RECORD EXTRACTS –
────

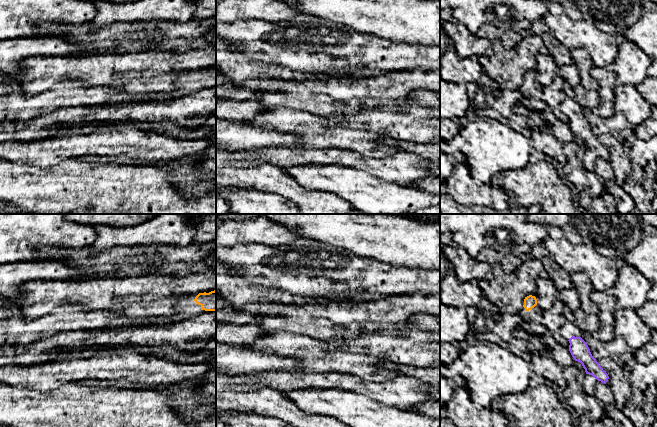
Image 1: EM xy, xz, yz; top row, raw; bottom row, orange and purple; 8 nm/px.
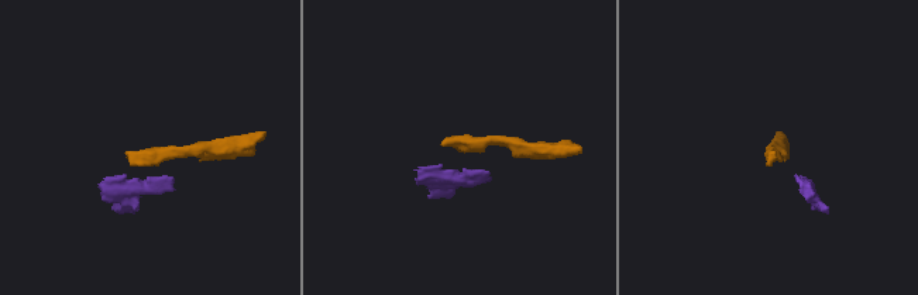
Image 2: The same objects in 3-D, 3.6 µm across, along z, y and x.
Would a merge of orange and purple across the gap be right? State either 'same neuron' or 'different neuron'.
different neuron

────

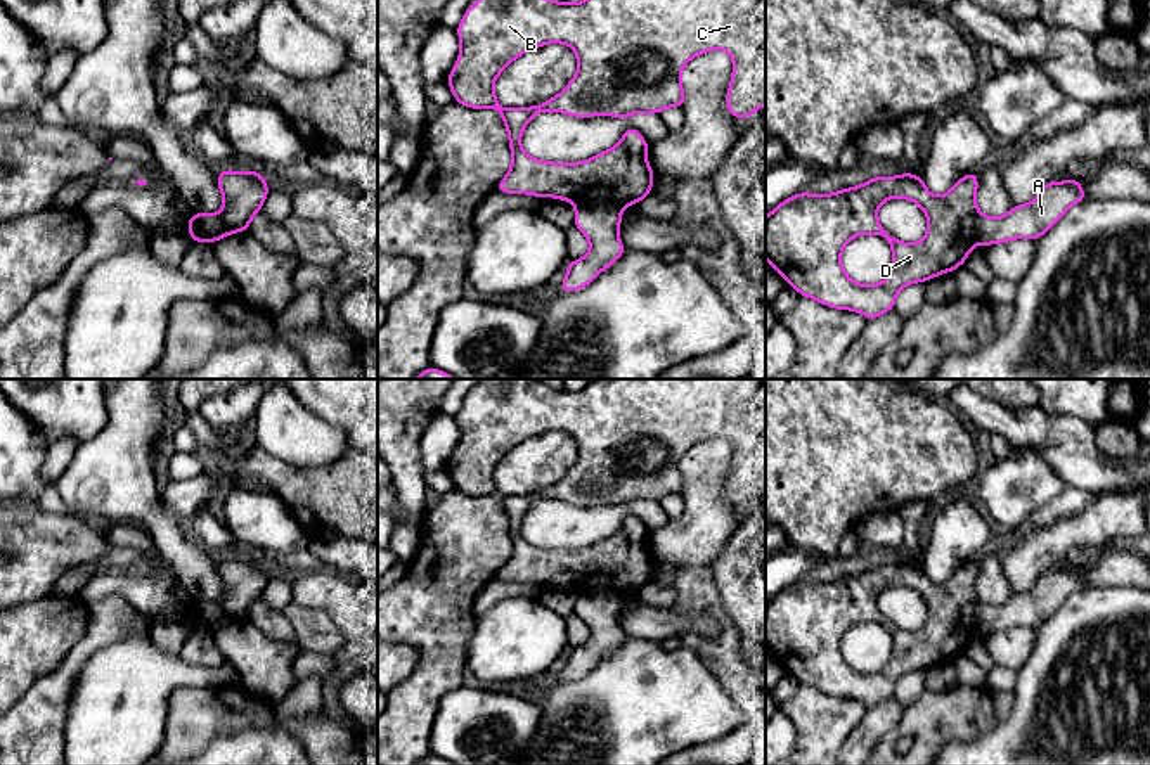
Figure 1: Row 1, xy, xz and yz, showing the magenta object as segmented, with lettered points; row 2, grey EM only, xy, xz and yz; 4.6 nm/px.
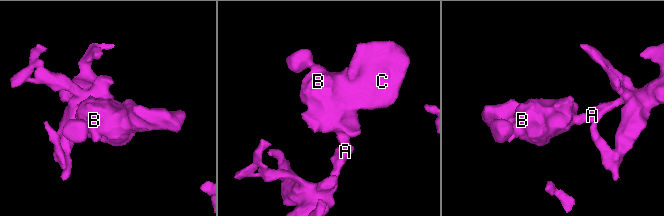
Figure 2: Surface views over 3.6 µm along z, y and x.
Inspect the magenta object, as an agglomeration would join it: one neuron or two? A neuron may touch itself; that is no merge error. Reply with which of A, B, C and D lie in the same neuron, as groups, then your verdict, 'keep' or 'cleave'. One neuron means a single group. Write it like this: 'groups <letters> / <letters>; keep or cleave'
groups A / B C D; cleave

────

EXERCISE OBJECTIVE – Go back to the lines above and output, exactly as they stand, the ones from the line containing "Figure 1: Row" to the line containing "Figure 2: Surface". Leave all pictures behind.

ANSWER TO THE PROBLEM –
Figure 1: Row 1, xy, xz and yz, showing the magenta object as segmented, with lettered points; row 2, grey EM only, xy, xz and yz; 4.6 nm/px.
Figure 2: Surface views over 3.6 µm along z, y and x.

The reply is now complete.